Because chip production requires a lead time of about three months, the impact will last throughout the first half and could bleed into the third quarter, Blunt said. His organization is working with the Biden administration on the issue, he said.

Ford, Toyota, Nissan, VW and Fiat Chrysler Automobiles—now a part of Stellantis—are among global carmakers that have scaled back output due to a lack of chips required for a wide range of components, from brakes to windshield wipers.

With vehicles adding entertainment and autonomous-driving features, the amount of chips required is increasing and the supply chain becoming more complex. A car from a premium brand can require more than 3,000 chips, and even if just one is missing, the vehicle won’t get completed.

“There are more chips, more varieties of chips. It’s not one batch of chips that went bad and they’re struggling with recovering that one chip,” said Hough at Elm Analytics. “The ecosystem upstream of the OEMs stopped purchasing the chips they used in production as the manufacturing went down.” Another bottleneck lies with smaller automotive-chip designers which supply critical chips to the whole industry and depend entirely on foundries. They often lack bargaining power to secure timely production because of their modest sizes.
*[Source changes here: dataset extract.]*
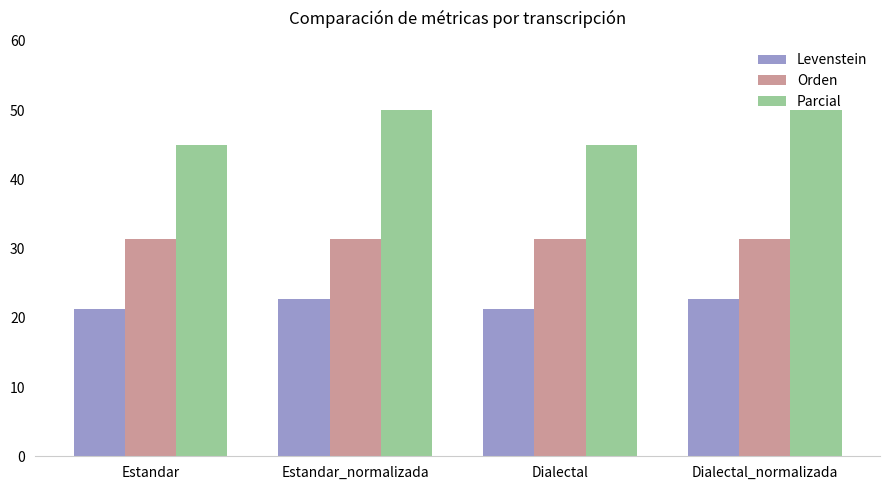

How many bars are there in each group?

3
While automotive supply-chain managers are adept at containing short-term crises like the explosion in the northern Chinese port of Tianjin in 2015, they tend to be slower in making bigger changes that would help them deal with potential long-term disruptions, Elm Analytics’ Hough said.

Bosch, the German car-parts maker, said its chips supply has been significantly diminished because a chipmaker’s expansion and production increases were delayed by the pandemic. In an emailed statement, Bosch said it is in daily contact with suppliers and customers to mitigate the impact.
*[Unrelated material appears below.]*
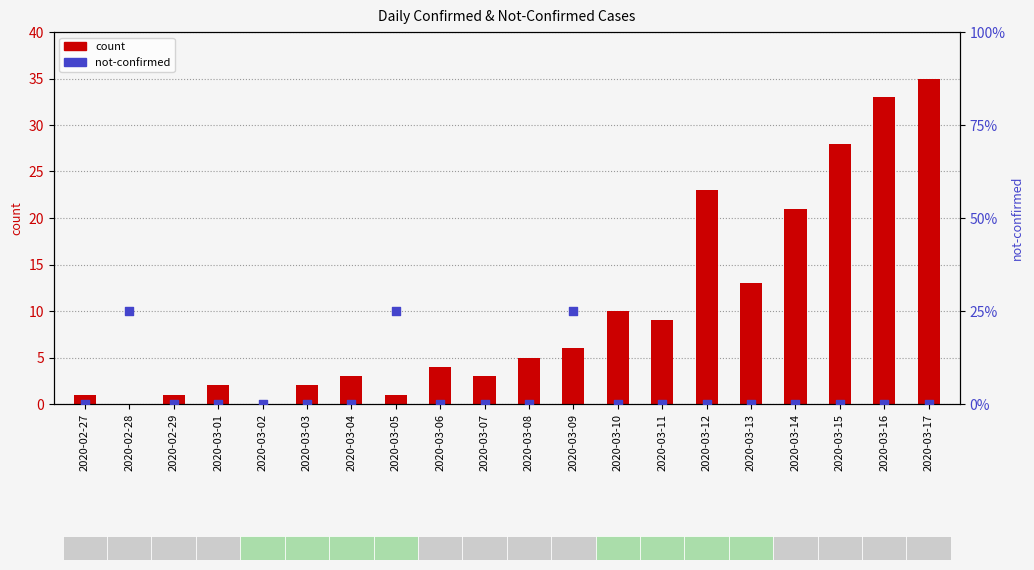

Which series has the largest total across all categories?

count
The shortage may start to ease as TSMC boosts its spending to a staggering $28 billion for 2021, with the foundry pledging this month that automotive chips will be a priority. The company has begun to offer more capacity in recent days to at least one automotive chip designer, although the volume still isn’t enough to satisfy demand, according to a person with direct knowledge of the matter.

The situation isn’t as devastating as last spring’s car-plant shutdown that spanned the globe, said Sig Huber, a consultant at Conway MacKenzie and a former head of purchasing at Fiat Chrysler.

“This will be more sporadic, a plant here or a plant there, for a shorter period of time, as opposed to a full industry shutdown,” Huber said. “This will not have anywhere near the impact of the production losses we saw last year.”